ACTIVITY: Read through the records. Copy each line that has the word "nfs挂载".

DATASET ENTRIES section start

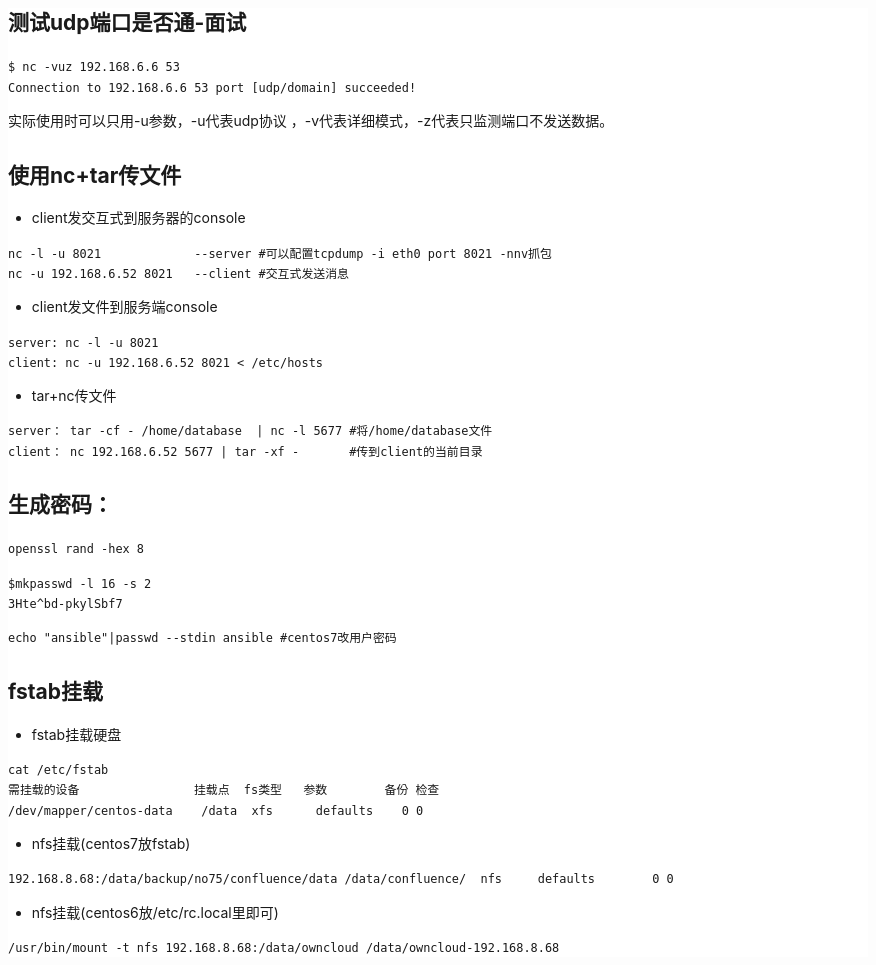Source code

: 

## 测试udp端口是否通-面试

```
$ nc -vuz 192.168.6.6 53
Connection to 192.168.6.6 53 port [udp/domain] succeeded!
```
实际使用时可以只用-u参数，-u代表udp协议 ，-v代表详细模式，-z代表只监测端口不发送数据。


## 使用nc+tar传文件
- client发交互式到服务器的console
```
nc -l -u 8021             --server #可以配置tcpdump -i eth0 port 8021 -nnv抓包
nc -u 192.168.6.52 8021   --client #交互式发送消息
```
- client发文件到服务端console
```
server: nc -l -u 8021
client: nc -u 192.168.6.52 8021 < /etc/hosts
```
- tar+nc传文件
```
server： tar -cf - /home/database  | nc -l 5677 #将/home/database文件
client： nc 192.168.6.52 5677 | tar -xf -       #传到client的当前目录
```

## 生成密码：
```
openssl rand -hex 8
```

```
$mkpasswd -l 16 -s 2
3Hte^bd-pkylSbf7
```

```
echo "ansible"|passwd --stdin ansible #centos7改用户密码
```

## fstab挂载

- fstab挂载硬盘
```
cat /etc/fstab
需挂载的设备                挂载点  fs类型   参数        备份 检查
/dev/mapper/centos-data    /data  xfs      defaults    0 0
```
- nfs挂载(centos7放fstab)
```
192.168.8.68:/data/backup/no75/confluence/data /data/confluence/  nfs     defaults        0 0
```
- nfs挂载(centos6放/etc/rc.local里即可)
```
/usr/bin/mount -t nfs 192.168.8.68:/data/owncloud /data/owncloud-192.168.8.68
```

DATASET ENTRIES section end

RESULT BELOW:
- nfs挂载(centos7放fstab)
- nfs挂载(centos6放/etc/rc.local里即可)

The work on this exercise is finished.